Boosting Data Center Efficiency Without New Hardware
- •New software system 'Sandook' increases data center storage throughput by up to 94%
- •Intelligently balances workloads across SSDs to eliminate performance bottlenecks and hardware waste
- •Achieves 95% of theoretical maximum SSD performance without requiring specialized new hardware
Data centers serve as the backbone of our digital world, yet they often struggle with a fundamental inefficiency: their storage hardware is frequently underutilized. While we often think of AI as a problem of raw computing power, the storage devices holding the massive datasets required for training AI models—solid-state drives (SSDs)—often act as a bottleneck. Because these drives vary in age, health, and workload, they do not perform uniformly, causing the slowest device to drag down the entire system's potential.
MIT researchers have introduced a software-based solution called Sandook, which means 'box' in Urdu. Instead of buying newer, faster hardware to compensate for performance dips, Sandook uses a two-tier management architecture to intelligently redistribute tasks in real-time. A global controller monitors the overall state of the storage pool, while local controllers on individual machines make immediate adjustments if a specific drive encounters issues like garbage collection—a background process where the drive cleans up data, which often interrupts read and write speeds.
This approach solves three distinct types of performance variability simultaneously: uneven wear and tear on drives, the conflict between reading and writing data, and unpredictable background maintenance processes. By managing these variables dynamically, the system keeps drives running at near-peak capacity. When tested on practical, demanding applications like training machine learning models and image compression, the researchers found that their software could nearly double the performance compared to traditional static methods.

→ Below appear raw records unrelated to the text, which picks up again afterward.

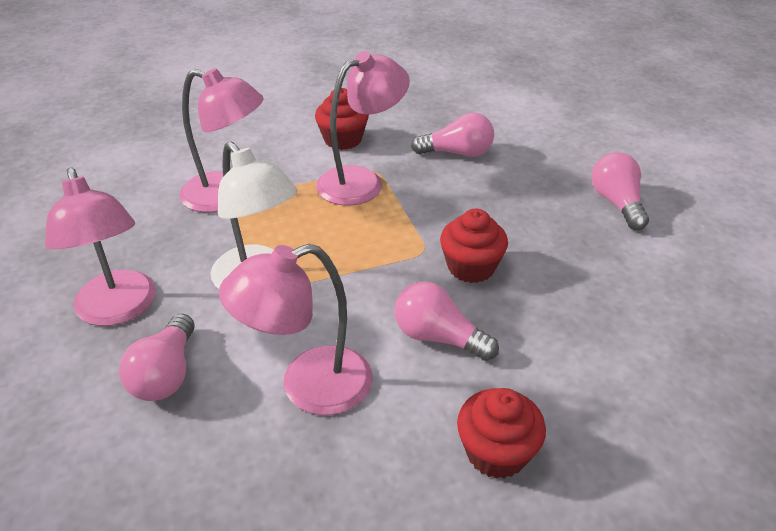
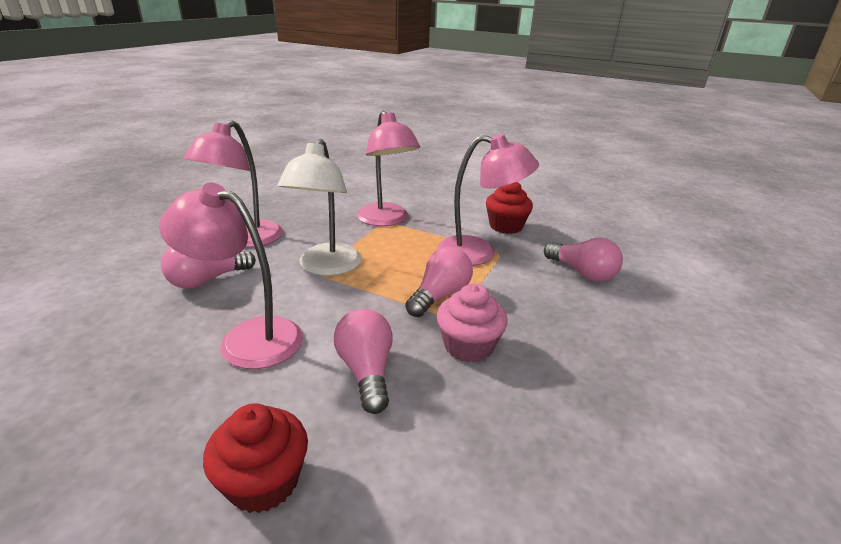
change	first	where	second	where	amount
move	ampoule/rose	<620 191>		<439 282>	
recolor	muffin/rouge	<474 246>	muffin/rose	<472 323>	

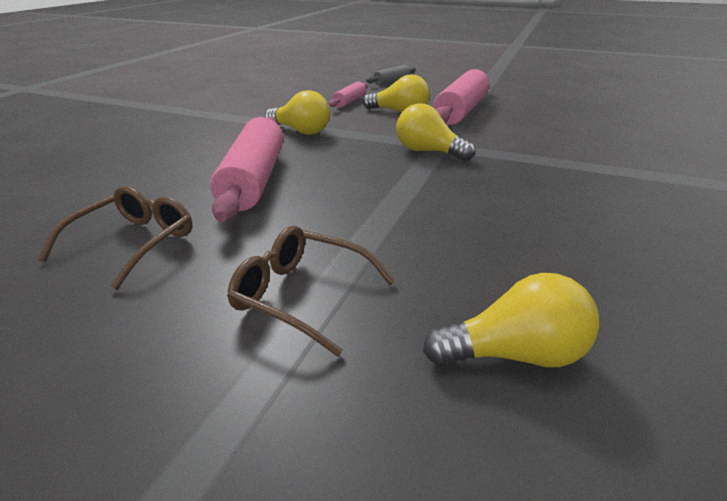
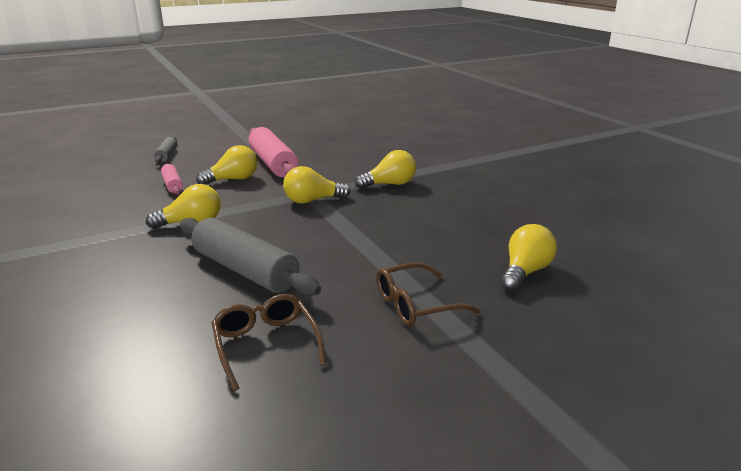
change	first	where	second	where	amount
insert			ampoule/jaune	<385 169>	
recolor	rouleau à pâtisserie/rose	<246 169>	rouleau à pâtisserie/gris	<250 257>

Beyond the technical speed improvements, this research highlights a critical sustainability angle in the age of AI. There is a massive environmental cost associated with the constant manufacturing and disposal of high-end hardware. By squeezing more utility out of existing infrastructure, organizations can significantly extend the lifespan of their equipment. This software-driven approach effectively proves that we can improve computational efficiency not just by building faster hardware, but by writing smarter, more adaptive software to manage the assets we already have.